No amount of explaining could immediately persuade the officers that it was not an actual heist.

Police confiscated the actors' toy weapons and the purported loot - black plastic bags stuffed with newspapers - and briefly interrogated the actors at a nearby police station, Gajin said.

Police released the crew shortly thereafter, Gajin said, adding that the "police used no brutality ... they just warned us that we should have informed them in advance."

Four Police Cars Collide During Training Exercise

LONDON - Don't give up the training.

Traffic snarled for miles on a highway in northern England on Wednesday after four police cars collided with each other and blocked the road, apparently during a training exercise.

Three officers suffered whiplash while another - who had to be cut out of his vehicle - was more seriously injured, although there were no immediate details.

No other vehicles were involved, and the police cars did not appear to have been on their way to help out at another accident.

"As far as we are aware only police vehicles are involved, no members of the public," a spokeswoman for Lancashire Police said. "At this stage we think the vehicles were involved in some sort of training exercise but we have yet to have that clarified."

The vehicles collided on the northbound lane of the M61 highway near Chorley in Lancashire, forcing the closure of two lanes of traffic.

Bad Moon Rising

MILFORD, Conn. - A man who mooned the judge will be spending an extra year in his prison jumpsuit.

Three months after dropping his pants in front of Superior Court Judge Patrick Carroll, Richard Brown was back in court Monday for a plea agreement on a robbery.

Brown's June 23 pants dropping cost him a year in prison. He got six months for contempt of court and an extra six months that the prosecutor added to the sentence offered in a plea deal for robbery.

Brown's bottomless outburst began when Carroll told him to say "yes, sir" when addressing the court.

"Sir?
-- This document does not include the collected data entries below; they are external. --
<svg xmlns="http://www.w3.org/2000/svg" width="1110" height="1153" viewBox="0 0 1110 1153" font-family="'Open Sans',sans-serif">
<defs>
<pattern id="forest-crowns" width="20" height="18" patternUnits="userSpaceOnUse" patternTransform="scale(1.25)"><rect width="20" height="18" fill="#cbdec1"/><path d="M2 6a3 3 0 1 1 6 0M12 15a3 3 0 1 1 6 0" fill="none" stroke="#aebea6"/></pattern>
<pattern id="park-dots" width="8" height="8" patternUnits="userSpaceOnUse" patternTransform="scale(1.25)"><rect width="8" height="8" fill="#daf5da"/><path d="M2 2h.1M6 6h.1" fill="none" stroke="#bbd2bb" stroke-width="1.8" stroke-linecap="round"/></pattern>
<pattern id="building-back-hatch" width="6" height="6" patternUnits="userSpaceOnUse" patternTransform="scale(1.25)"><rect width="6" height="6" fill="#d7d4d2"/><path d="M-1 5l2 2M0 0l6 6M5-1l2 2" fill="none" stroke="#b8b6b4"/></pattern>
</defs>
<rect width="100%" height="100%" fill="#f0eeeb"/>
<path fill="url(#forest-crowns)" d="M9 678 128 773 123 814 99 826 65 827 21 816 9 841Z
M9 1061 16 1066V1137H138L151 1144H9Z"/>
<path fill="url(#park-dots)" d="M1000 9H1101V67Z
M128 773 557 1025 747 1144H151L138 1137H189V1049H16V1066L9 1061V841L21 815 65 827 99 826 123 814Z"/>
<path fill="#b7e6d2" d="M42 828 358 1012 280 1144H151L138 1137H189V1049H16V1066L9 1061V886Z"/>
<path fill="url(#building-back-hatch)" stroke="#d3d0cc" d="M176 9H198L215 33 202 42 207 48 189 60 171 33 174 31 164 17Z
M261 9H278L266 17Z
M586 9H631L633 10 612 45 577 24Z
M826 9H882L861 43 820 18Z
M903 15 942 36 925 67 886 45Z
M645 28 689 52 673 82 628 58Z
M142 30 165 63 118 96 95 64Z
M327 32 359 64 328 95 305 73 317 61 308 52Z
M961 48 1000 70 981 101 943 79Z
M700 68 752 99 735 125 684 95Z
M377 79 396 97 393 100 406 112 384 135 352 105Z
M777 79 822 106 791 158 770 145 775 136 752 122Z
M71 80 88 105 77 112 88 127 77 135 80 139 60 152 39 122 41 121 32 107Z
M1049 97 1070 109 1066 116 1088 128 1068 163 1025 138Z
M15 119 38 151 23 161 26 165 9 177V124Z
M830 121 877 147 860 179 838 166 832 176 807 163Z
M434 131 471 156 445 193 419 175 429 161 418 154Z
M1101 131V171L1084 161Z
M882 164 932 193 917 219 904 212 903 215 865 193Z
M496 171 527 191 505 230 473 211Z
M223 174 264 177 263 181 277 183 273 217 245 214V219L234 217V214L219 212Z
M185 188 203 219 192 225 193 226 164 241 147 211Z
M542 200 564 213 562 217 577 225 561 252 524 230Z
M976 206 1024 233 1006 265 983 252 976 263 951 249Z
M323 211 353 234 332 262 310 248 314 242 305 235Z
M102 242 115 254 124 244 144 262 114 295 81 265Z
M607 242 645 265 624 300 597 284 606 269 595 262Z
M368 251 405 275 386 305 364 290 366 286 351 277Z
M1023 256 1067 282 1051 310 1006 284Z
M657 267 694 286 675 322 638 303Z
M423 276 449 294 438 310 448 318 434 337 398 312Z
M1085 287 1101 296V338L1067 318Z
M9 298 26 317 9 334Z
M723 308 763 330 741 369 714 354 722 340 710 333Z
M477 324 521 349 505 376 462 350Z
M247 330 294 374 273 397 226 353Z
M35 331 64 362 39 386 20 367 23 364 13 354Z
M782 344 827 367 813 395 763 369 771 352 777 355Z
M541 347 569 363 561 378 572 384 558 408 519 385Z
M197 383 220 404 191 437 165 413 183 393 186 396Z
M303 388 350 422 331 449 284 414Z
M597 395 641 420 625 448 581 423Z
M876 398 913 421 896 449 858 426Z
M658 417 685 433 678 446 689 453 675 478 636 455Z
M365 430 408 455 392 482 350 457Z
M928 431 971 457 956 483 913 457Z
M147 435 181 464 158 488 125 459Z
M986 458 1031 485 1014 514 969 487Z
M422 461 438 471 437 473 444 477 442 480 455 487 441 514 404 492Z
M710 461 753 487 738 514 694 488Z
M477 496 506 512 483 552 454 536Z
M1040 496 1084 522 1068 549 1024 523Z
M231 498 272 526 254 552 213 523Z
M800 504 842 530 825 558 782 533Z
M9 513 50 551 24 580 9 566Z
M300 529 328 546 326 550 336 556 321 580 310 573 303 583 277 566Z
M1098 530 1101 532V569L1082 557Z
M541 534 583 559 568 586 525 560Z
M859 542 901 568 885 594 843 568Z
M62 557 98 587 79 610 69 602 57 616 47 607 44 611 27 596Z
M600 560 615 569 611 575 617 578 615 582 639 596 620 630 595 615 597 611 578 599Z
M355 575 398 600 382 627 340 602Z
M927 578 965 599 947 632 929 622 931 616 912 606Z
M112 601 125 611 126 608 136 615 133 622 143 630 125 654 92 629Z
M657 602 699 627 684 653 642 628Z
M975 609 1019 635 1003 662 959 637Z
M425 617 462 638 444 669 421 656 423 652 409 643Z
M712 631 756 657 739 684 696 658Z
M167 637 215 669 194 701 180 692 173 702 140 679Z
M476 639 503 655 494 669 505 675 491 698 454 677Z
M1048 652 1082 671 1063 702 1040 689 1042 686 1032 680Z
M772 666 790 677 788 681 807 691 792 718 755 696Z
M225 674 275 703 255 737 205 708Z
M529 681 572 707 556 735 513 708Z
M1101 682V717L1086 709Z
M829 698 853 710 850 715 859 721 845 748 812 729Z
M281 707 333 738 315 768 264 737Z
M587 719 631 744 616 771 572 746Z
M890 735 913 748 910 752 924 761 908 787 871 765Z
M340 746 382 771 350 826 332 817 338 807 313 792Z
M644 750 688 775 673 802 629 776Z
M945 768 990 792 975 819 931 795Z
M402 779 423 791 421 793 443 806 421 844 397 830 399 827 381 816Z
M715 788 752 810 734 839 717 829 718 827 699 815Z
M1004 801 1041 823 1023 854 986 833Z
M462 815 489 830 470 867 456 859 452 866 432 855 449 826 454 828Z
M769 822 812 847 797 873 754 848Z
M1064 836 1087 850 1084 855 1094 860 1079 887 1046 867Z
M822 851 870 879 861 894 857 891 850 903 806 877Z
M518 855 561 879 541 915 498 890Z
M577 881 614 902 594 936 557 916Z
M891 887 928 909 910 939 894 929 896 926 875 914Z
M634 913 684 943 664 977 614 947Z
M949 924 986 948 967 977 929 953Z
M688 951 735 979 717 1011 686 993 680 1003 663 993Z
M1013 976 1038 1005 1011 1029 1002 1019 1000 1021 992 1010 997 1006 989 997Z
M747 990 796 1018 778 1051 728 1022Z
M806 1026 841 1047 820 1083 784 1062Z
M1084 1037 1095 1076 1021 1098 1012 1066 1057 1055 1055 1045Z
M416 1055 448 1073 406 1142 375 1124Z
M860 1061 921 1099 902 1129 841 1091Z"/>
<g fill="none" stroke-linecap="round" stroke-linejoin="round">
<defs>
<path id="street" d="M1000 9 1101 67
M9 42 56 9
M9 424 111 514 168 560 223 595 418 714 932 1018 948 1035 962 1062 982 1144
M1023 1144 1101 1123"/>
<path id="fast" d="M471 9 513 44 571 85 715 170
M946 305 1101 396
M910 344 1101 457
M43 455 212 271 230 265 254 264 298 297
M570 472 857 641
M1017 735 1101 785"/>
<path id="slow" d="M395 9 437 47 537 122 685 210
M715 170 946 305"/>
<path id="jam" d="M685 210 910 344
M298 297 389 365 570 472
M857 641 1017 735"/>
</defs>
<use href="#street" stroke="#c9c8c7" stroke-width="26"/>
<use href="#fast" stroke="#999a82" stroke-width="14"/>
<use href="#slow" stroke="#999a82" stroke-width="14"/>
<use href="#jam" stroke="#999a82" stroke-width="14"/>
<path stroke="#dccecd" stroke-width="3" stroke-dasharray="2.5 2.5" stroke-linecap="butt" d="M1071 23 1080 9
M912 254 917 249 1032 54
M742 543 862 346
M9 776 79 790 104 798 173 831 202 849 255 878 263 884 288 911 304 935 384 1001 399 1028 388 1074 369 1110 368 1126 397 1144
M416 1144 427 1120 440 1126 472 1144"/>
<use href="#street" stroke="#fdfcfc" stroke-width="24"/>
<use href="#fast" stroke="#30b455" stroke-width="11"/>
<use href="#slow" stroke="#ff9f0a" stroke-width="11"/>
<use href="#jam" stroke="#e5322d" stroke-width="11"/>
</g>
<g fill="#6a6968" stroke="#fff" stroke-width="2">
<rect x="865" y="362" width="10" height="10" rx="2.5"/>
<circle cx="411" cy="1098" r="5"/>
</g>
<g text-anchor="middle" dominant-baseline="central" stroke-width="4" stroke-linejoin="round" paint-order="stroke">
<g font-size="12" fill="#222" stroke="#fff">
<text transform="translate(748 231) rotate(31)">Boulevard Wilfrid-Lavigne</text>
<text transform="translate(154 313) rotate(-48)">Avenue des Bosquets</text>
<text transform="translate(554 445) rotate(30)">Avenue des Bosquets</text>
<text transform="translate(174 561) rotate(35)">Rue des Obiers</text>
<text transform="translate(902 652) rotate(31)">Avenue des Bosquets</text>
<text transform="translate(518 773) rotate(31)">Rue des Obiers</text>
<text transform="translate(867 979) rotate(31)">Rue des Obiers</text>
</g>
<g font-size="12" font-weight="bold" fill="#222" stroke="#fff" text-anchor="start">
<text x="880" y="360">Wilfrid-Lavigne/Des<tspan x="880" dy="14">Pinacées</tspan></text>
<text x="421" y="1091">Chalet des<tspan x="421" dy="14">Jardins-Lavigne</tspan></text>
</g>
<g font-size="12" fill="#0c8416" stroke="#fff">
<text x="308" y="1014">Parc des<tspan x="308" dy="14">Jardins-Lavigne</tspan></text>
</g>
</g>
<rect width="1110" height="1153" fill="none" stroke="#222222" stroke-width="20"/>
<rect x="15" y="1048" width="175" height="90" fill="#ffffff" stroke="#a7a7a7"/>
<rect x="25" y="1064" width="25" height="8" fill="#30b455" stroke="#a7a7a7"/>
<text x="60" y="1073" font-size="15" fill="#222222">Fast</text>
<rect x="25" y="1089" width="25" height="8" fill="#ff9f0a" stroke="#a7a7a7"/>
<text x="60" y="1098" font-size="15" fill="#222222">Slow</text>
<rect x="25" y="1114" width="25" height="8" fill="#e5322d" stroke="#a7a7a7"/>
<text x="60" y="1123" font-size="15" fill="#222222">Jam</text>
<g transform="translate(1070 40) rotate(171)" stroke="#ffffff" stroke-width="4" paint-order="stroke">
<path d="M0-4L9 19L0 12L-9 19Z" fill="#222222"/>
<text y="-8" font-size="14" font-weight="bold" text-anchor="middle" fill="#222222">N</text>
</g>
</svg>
Kiss my (expletive), sir!" Brown shouted, dropping the pants of his two-piece prison jumpsuit as he turned to expose his rear end to the bench.

According to terms of the plea agreement, Brown will be sentenced in December to 10-and-a-half years in prison for holding up the Krauszer's market in West Haven, on Dec. 11, 2003.

Brown will begin serving that sentence when he finishes his six months for contempt for the mooning the judge.